Saved entries
══════════
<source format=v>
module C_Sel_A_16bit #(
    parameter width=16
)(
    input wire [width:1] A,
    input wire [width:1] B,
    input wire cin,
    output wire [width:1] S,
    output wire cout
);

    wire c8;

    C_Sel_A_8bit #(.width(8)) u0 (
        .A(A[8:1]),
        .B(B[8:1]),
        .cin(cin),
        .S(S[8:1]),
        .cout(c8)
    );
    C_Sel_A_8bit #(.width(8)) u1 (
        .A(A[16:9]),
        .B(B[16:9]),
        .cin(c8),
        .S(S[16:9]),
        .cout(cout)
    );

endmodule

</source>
══════════
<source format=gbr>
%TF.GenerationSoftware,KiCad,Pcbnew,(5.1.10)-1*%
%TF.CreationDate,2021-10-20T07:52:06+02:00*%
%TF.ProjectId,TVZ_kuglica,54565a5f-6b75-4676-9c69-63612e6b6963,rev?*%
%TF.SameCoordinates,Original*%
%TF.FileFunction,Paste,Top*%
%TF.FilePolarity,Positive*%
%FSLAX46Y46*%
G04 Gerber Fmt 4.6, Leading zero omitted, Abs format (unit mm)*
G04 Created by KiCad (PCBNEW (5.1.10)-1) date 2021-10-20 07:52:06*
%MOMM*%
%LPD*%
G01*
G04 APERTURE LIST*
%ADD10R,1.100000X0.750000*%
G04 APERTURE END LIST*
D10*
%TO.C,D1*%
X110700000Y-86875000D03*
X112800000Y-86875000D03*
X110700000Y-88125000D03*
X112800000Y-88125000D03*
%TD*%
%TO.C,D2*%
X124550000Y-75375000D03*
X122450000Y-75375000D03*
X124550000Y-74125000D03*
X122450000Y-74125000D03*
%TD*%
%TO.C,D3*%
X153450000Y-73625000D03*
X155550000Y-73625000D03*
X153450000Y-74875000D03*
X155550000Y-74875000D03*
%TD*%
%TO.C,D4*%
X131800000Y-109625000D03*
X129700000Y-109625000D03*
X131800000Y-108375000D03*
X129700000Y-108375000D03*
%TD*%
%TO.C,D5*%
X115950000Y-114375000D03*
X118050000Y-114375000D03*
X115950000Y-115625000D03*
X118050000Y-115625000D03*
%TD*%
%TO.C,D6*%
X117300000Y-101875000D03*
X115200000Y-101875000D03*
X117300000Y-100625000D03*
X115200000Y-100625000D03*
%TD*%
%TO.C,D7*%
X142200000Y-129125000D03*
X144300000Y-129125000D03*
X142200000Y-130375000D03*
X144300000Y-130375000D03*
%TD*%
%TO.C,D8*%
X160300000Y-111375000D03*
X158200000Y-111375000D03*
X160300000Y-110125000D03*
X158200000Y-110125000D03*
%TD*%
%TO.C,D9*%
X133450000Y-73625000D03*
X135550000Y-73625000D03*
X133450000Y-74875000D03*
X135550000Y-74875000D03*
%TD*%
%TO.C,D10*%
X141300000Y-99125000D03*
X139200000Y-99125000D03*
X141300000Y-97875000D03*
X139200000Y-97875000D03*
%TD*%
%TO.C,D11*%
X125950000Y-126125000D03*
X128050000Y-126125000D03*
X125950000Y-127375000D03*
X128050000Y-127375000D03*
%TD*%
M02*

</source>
══════════
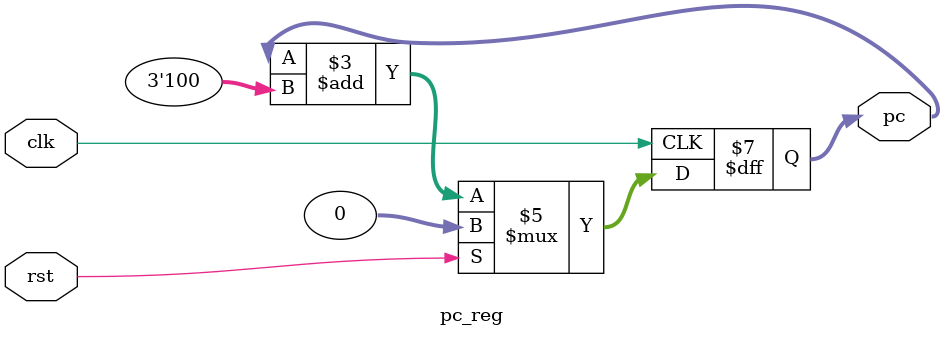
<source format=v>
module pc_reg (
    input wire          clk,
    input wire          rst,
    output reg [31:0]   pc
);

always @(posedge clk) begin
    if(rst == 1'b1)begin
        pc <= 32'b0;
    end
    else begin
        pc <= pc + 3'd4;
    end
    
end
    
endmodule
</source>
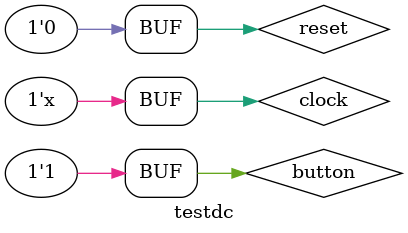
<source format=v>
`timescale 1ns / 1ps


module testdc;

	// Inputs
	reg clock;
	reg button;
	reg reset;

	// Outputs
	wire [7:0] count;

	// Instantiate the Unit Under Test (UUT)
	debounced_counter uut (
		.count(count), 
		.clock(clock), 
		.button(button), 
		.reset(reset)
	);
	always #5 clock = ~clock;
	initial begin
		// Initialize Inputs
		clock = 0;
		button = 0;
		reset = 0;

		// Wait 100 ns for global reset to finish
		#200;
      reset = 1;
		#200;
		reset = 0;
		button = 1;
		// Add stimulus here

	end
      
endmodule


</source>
══════════
Work to be completed >> Apply a filter for "clock" to the entries and show each line that passes.

Answer to this task >>
	reg clock;
		.clock(clock), 
	always #5 clock = ~clock;
		clock = 0;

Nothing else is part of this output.